One of the steps in water decontamination is filtration: to remove harmful pathogens like bacteria, viruses and other unwanted pathogens.

While technologies like micro and ultrafiltration can directly remove difficult-to-disinfect parasites along with most bacteria and other materials, these methods are not effective in removing viruses and some bacteria. Previous filtration models considered particles of a simpler shape, like spheres and capsules. However, viruses and bacteria come in many shapes and sizes. Some even have a “head” and “tail” that may give them an advantage to slipping through the filter.

“Think of the filter like an obstacle course,” Chellam said. “The majority of contaminants are rejected as they pass through the filter. However, some are able to maneuver through the filter due to a more flexible shape or ability to deform or break apart.”

As a filter is used it becomes caked with particles. The current unclogging responses to regenerate the filter result in a high cost in time, labor or material expenses.
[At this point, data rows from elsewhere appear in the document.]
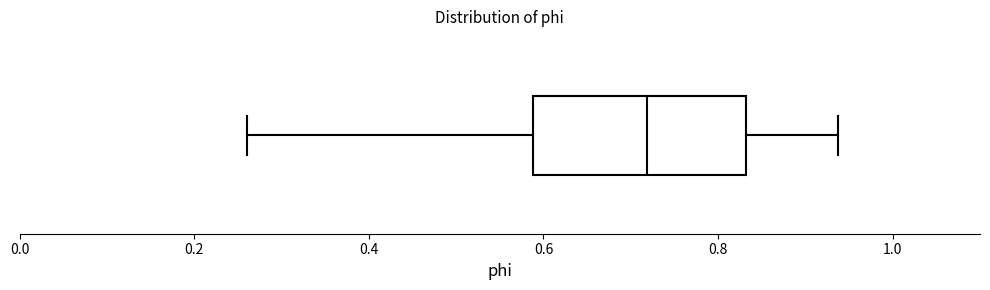

Transcribe this box plot: give where the median line is, the range the box spans, and where the two whiskers end, as read against the x-axis. The values are not printed on the chart, so give them approximately, as read against the axis.

median 0.72, box 0.58 to 0.84, whiskers 0.26 to 0.94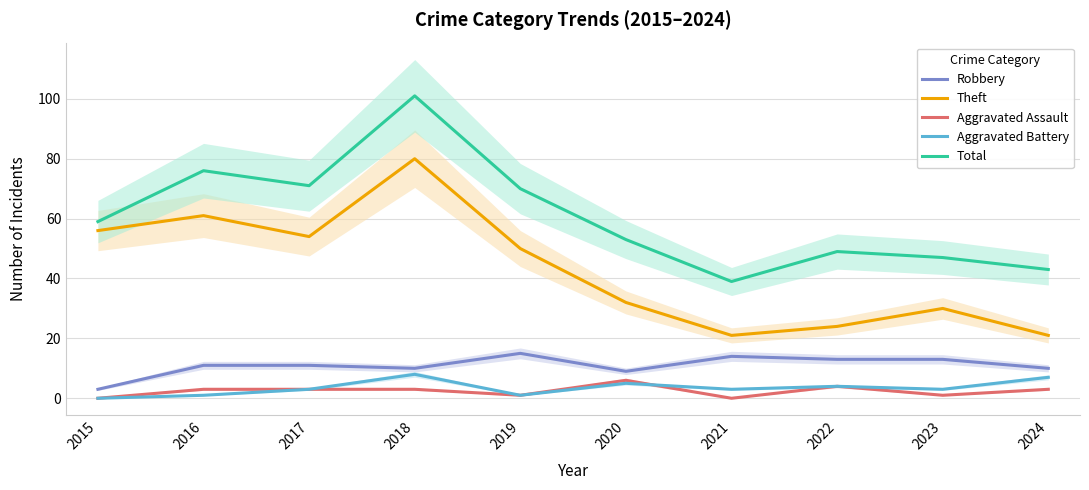

Does the chart display data point markers on the line(s)?

No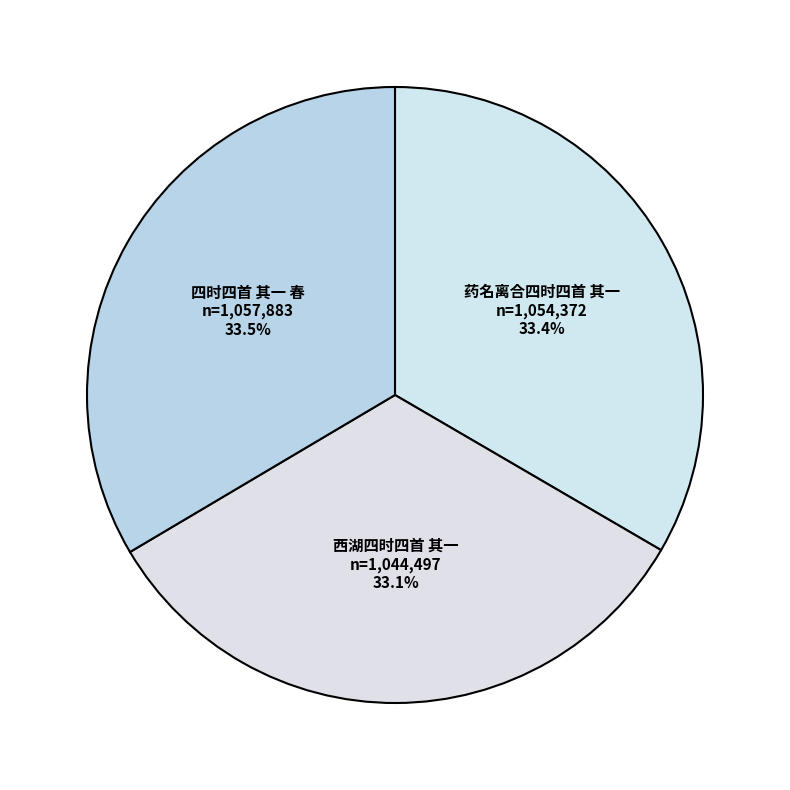

Is it true that 四时四首 其一 春 is 22% of the pie?

False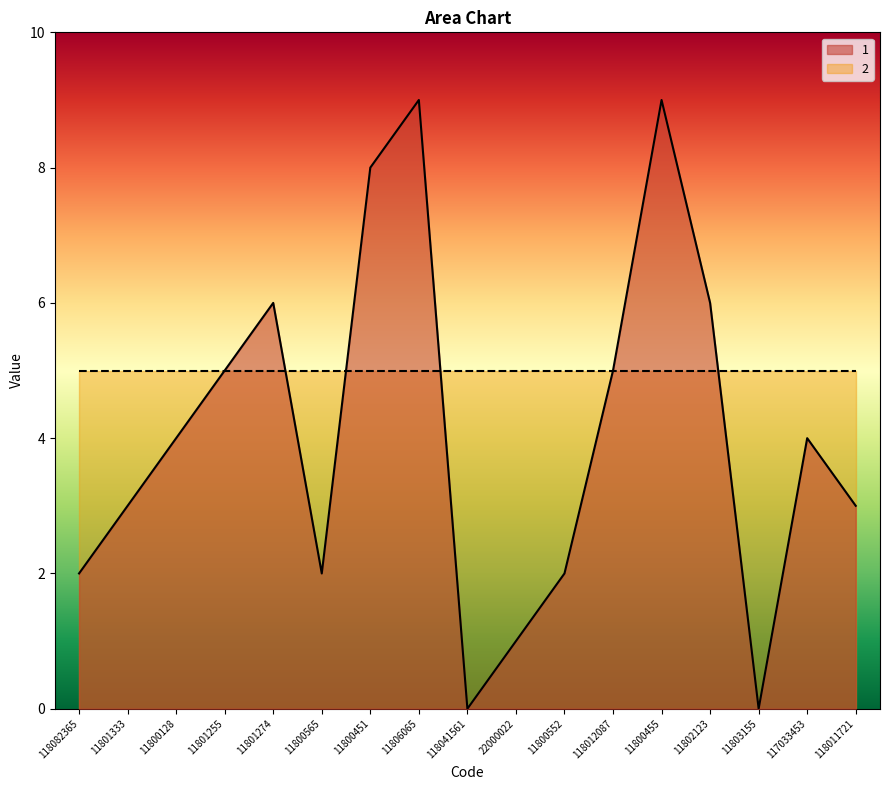

What is the value of the 2nd point from the left?

3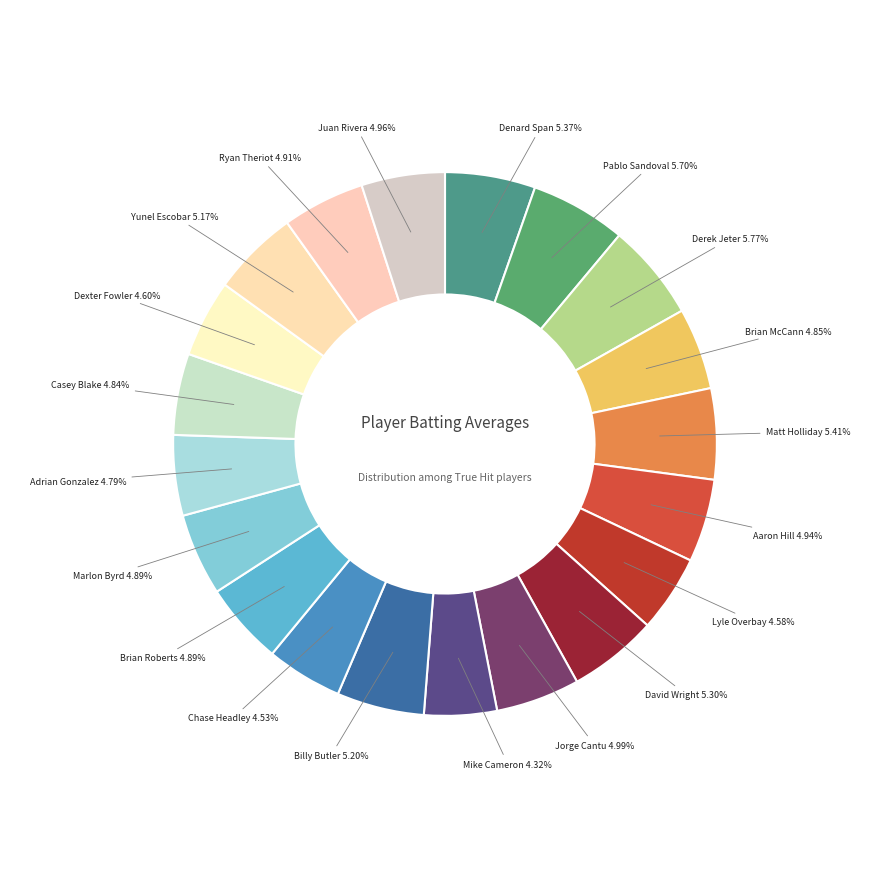

How many segments does this pie chart have?

20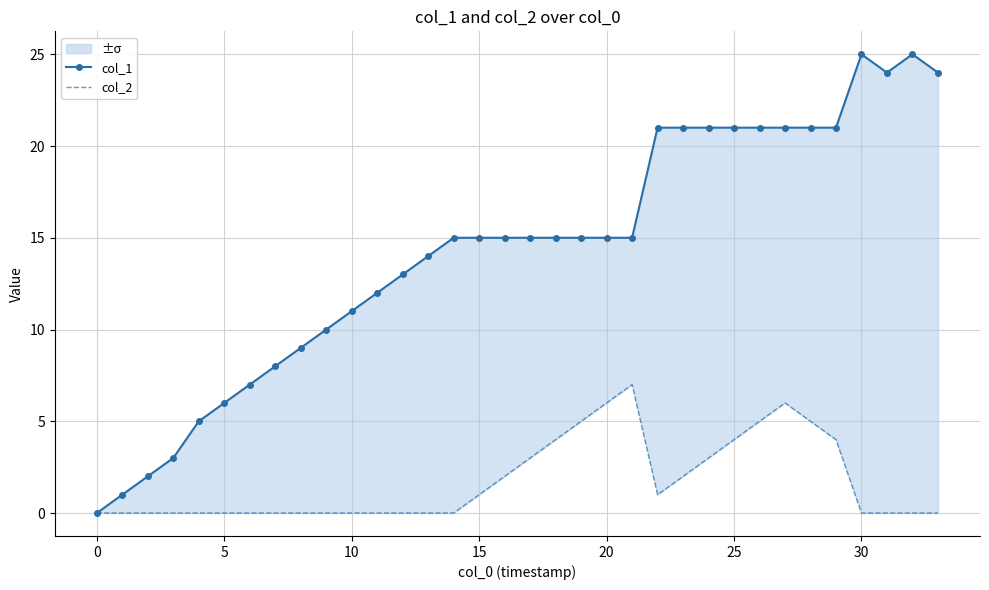

What is the value of the col_1 point at the 34th from the left?

24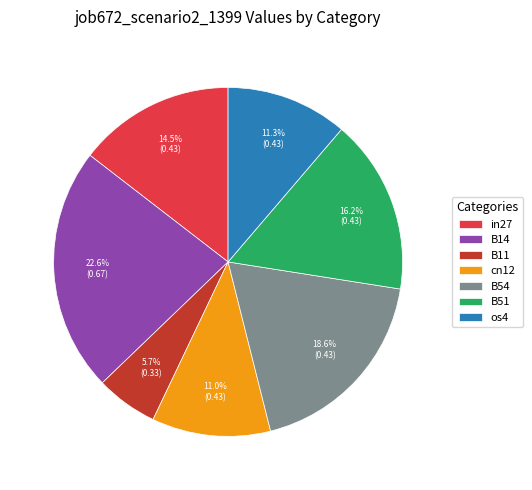

Count the number of slices in the pie.

7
The research team is looking at ways to solidify or clump up the viruses, increasing their size to better filter them, which simultaneously affects the amount of filter clogging. The team plans to study a backwashing process to clear up the clogged filter. It will periodically reverse the direction of water flow to remove the particles originally deposited on the filter surface. Results of the team’s work will be useful to municipal and industrial water treatment communities where these solutions would reduce capital and energy costs.

The team will also study the mechanics behind viruses passing through the filter pores. While this part of the work may not offer a solution to the problem, it will add to the fundamental understanding of virus mobility and filtration. This particular project will focus on the best way to hinder different shaped particles, such as tailed viruses, flexible filamentous viruses and deformable bacteria, across membranes.